Here's the other problem I have with buying sports games, since they come out every year the price of the older versions tends to drop substantially. I wouldn't be surprised if you could go out and buy a copy of last year's Madden for the Xbox 360 for the same price as NES Play Action Football. The problem here is that this game is not much fun by today's standards. Unlike Tecmo Bowl, NES Play Action Football isn't regarded as one of the great sports games of all time. Chances are you don't have much nostalgia for this game, so playing it now really won't do you much good. Not only are there better sports games out there, but there are better sports games on the Virtual Console.

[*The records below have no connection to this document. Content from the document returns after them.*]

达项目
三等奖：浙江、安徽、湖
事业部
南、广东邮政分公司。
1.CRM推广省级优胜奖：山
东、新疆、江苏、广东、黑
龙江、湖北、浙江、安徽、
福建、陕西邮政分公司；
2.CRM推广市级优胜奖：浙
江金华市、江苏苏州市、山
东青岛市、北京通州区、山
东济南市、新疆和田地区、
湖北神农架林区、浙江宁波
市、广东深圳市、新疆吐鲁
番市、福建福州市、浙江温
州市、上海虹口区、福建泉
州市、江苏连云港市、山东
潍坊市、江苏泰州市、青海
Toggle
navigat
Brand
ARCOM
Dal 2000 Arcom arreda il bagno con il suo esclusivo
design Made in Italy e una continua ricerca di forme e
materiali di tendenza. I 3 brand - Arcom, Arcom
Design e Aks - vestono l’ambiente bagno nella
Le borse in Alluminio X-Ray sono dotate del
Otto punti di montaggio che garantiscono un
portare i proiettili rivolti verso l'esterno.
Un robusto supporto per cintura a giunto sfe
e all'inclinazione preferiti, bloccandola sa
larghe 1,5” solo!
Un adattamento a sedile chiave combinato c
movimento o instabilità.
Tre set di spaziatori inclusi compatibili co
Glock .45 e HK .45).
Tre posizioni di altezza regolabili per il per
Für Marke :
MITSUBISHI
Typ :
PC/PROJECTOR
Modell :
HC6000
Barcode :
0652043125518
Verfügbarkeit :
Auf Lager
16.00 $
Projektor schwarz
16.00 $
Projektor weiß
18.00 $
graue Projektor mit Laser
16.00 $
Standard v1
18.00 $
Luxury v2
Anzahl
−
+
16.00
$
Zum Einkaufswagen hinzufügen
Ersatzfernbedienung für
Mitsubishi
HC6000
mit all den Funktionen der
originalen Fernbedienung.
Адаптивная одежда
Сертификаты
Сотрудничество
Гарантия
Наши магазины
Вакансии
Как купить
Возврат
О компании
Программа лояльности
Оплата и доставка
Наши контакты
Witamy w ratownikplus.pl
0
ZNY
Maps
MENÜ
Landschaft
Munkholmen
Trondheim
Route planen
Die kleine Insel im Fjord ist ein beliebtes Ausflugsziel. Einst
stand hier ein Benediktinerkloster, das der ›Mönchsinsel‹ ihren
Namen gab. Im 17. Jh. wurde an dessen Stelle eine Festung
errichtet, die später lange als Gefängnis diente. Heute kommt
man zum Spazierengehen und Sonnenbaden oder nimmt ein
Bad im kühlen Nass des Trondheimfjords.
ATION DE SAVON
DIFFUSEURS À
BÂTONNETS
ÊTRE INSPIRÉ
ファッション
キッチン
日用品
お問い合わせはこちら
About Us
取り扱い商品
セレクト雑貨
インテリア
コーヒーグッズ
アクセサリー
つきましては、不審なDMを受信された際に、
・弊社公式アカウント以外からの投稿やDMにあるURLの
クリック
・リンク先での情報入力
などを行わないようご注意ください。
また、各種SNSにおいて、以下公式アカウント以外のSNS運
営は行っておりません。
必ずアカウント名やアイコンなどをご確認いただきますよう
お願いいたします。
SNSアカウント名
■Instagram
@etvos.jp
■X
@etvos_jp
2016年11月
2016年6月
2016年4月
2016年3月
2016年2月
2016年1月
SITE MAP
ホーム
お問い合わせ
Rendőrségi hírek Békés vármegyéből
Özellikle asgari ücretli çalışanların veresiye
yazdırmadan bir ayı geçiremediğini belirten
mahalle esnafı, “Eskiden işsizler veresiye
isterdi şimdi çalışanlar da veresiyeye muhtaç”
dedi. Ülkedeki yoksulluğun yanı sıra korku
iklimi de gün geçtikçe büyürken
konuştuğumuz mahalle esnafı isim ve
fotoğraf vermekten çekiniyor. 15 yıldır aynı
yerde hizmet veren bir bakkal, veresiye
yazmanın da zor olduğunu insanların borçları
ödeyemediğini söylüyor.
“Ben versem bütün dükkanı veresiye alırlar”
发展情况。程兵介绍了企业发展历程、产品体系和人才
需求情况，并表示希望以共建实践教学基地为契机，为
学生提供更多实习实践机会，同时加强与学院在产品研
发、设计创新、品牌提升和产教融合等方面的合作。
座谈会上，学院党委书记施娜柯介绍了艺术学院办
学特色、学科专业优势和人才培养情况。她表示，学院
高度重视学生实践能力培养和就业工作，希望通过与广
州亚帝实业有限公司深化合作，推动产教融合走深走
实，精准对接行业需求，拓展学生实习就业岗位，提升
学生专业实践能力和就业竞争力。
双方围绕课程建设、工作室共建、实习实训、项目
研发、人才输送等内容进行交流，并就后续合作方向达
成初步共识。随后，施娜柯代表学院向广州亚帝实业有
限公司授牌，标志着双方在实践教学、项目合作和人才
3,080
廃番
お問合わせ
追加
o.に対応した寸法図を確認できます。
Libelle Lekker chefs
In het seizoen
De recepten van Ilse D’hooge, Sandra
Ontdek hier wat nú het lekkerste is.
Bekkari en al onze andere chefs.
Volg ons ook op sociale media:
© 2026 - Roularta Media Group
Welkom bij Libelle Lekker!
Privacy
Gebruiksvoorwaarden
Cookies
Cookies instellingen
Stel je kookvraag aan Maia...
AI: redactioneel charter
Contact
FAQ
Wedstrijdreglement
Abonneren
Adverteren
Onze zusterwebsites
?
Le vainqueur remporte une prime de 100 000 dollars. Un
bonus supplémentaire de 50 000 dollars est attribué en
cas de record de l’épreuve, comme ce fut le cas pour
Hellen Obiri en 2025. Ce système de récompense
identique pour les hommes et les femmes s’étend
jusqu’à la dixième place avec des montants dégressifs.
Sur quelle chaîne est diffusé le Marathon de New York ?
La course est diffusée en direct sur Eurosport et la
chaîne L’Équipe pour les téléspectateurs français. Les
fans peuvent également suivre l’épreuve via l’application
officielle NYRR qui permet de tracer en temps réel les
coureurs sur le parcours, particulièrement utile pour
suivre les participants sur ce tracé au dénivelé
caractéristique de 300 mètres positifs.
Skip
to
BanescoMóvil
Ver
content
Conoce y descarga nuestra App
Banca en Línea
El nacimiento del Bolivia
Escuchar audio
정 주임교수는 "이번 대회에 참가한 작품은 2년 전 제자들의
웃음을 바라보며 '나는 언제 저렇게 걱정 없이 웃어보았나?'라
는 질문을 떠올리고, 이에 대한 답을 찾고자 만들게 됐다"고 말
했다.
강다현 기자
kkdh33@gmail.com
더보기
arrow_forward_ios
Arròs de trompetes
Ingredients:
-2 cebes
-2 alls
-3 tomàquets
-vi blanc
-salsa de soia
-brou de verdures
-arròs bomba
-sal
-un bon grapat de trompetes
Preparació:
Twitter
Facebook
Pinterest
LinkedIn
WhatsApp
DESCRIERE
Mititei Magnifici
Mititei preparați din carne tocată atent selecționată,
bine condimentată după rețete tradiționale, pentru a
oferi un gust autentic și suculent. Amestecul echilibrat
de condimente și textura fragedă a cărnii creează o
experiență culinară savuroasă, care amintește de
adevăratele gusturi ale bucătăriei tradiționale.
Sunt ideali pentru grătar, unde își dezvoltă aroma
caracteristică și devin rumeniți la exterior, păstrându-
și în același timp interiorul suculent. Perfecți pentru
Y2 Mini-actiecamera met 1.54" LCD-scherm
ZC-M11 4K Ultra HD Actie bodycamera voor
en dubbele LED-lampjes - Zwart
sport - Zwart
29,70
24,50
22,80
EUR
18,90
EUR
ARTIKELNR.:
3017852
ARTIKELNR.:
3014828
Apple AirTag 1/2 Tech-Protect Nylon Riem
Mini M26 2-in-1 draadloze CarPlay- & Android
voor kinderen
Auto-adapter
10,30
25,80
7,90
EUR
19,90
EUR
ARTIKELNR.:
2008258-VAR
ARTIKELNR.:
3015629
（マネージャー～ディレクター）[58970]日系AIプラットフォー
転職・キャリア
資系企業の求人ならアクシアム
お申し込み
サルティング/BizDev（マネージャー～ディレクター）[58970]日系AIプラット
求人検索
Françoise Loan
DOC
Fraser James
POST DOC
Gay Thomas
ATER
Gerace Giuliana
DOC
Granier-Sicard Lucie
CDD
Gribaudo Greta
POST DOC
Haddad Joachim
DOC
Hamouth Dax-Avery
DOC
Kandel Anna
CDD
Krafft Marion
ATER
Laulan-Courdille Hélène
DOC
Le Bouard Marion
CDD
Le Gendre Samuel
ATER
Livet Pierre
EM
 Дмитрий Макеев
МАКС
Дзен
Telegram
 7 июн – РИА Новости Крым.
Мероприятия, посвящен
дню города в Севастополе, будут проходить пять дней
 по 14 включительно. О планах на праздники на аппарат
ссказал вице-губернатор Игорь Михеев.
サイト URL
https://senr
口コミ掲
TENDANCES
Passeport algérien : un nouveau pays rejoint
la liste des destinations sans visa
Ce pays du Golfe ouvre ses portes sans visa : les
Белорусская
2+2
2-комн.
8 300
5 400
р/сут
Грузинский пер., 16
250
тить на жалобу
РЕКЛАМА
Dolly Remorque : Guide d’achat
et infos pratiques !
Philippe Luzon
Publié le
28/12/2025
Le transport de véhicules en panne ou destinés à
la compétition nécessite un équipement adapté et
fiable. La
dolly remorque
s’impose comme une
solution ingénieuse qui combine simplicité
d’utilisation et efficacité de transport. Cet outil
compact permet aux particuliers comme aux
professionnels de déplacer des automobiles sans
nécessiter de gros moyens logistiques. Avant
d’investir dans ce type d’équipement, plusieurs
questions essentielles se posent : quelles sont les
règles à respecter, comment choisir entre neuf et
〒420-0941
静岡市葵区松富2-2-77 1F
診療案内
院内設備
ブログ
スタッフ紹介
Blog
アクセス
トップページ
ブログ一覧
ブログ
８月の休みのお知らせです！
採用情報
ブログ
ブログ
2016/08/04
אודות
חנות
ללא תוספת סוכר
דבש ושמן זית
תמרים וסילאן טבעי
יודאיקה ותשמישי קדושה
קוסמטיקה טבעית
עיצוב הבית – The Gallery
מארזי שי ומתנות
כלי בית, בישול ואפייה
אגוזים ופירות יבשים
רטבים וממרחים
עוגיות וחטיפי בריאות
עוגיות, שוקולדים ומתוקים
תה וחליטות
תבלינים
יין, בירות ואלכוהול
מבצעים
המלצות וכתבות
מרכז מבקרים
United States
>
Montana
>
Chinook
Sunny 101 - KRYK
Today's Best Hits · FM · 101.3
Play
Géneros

Neutopia II (Virtual Console)
What Is It?
A few weeks ago we spoke of a classic TurboGrafx-16 game that looked and played almost exactly like The Legend of Zelda. That game was Neutopia, a breath of fresh air for NEC's forgotten system. Neutopia was released two years after that original Zelda clone, but despite the extra development time this half-assed sequel is just not as interesting as it was the first time around. The look and feel of Neutopia II are identical to the first game; the same items and interface are used; the same obstacles are placed in your path. It's almost as if the creators had taken all the same graphics and puzzles, put them in a bag, tossed it around and ... voila: Shake and Bake arcade adventure. The problem I have with this sequel is that it doesn't try to be anything more than a continuation of the 1989 game, which was essentially just a Zelda clone to begin with. It's as if the development team didn't even try to do something new or original, and that problem plagues this game from beginning to end. Had they waited a year or two perhaps they could have aped another Zelda game, such as A Link to the Past. But then again, had they waited another year or two there wouldn't have been much of an audience for a TurboGrafx-16 game.
Does It Hold Up?
Neutopia II holds up in much the same way the original held up. The gameplay is still good, but there's nothing new or original here to make me want to recommend it. If you already own the original Neutopia then you have basically played this game, there's really nothing unique about this experience. The gameplay and graphics may be exactly the same as they were before, but it's hard not to be disappointed that the developers couldn't have improved something about the game before shipping it to store. At the end of the day this is just a pale imitation of an imitation.
Is It Worth the Money?
While I strongly suggest every Zelda fan picks up the original Neutopia, there's really no reason to subject yourself to this disappointing sequel. There are so many better adventure games waiting to be downloaded on the Virtual Console. Go pick up Landstalker, it's a Zelda-style adventure that isn't a huge Zelda rip-off. Go check out Legend of Oasis. Both of those games are much better than what you will get if you buy Neutopia II.